At the moment, Google sits comfortably at fourth place in the cloud race. Microsoft and International Business Machines (IBM) entered the sector early and were able to claim the second and third position in the rankings. As mentioned earlier, Amazon is the company to beat, with Amazon Web Services sales estimated to make $7 billion this year, which is larger than all three of its competitors combined. By 2020, that figure is expected to reach as high as $50 billion. Andy Jassle, AWS chief, predicts that the group’s cloud division will likely overtake its e-commerce services in the future. As you can see, there’s a lot of money to be made in the cloud business.

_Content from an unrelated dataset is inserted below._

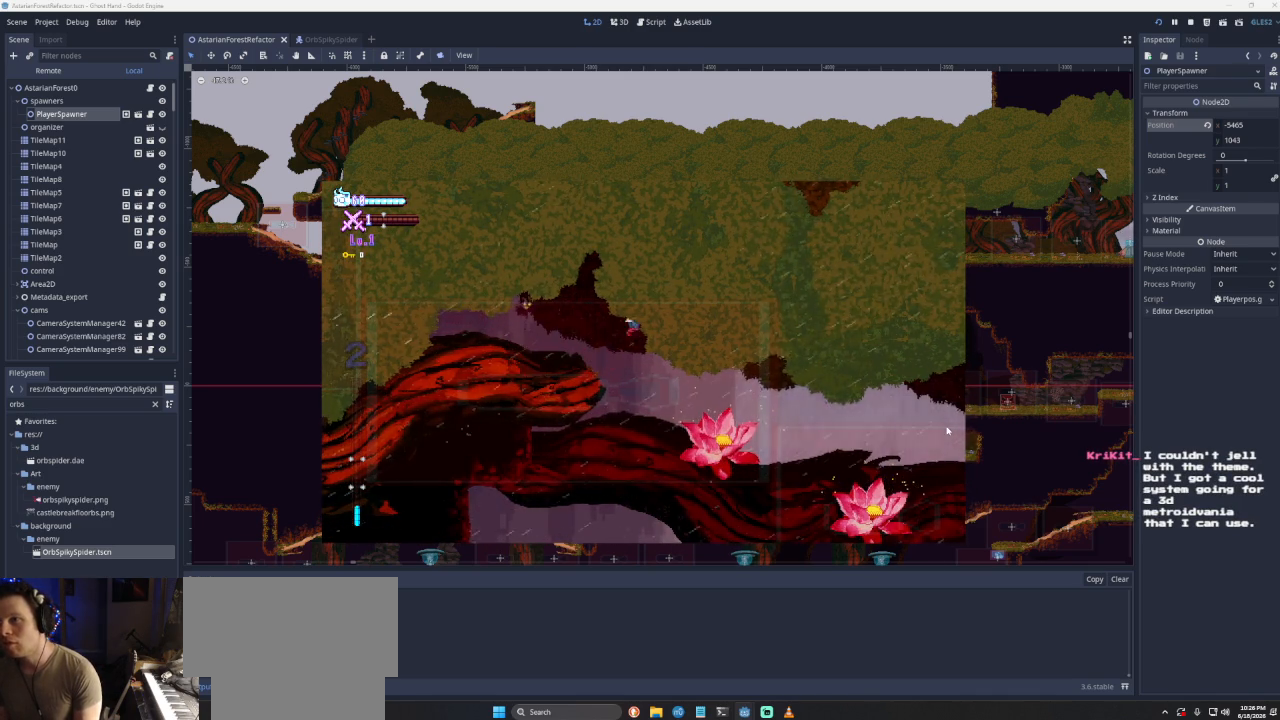
{"buttons": [], "left_stick": "left", "right_stick": "center", "events": [[233, "left_stick", "left"], [367, "CROSS", "up"]]}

Many believe that Google could’ve easily taken the top spot if it had recognized the opportunity to enter the market before Amazon. The brand certainly had the resources to do so, but for some reason it didn’t make the jump. Growing its cloud arm this late in the game will take some serious funds, effort and aggressive marketing. To get things going, the company hired Diane Greene, one of the founders of VMware, to run its cloud projects, including Google for Work, Cloud Platform and Google Apps. “I compare cloud 2015 to phones in 2007,” said Holzle. “If you look at the next five years of evolution it was much bigger than the previous five years.”
Replacing Google Ads?
Google ultimately secured its position in the tech world through Internet advertising. The company forced website developers to align their practices with Google Search. That was almost two decades ago, and while online ads continue to fund the group’s moonshot projects, the establishment realized that it can’t rely on ads forever. The next move is to make use of what it already has, which is massive data computing capabilities from powering YouTube and Gmail. Such components, coupled with the tech community’s open views on the group’s products, could secure its rise to the clouds so to speak.
“Google has an edge among certain developers, who trust it more than Microsoft. Google has historically embraced the open-source philosophy and released a lot of technology that it’s built to the world. Although Nadella’s Microsoft is friendlier than ever, some pockets of developers still don’t trust Microsoft — and probably never will,” wrote Matt Weinberger from Business Insider.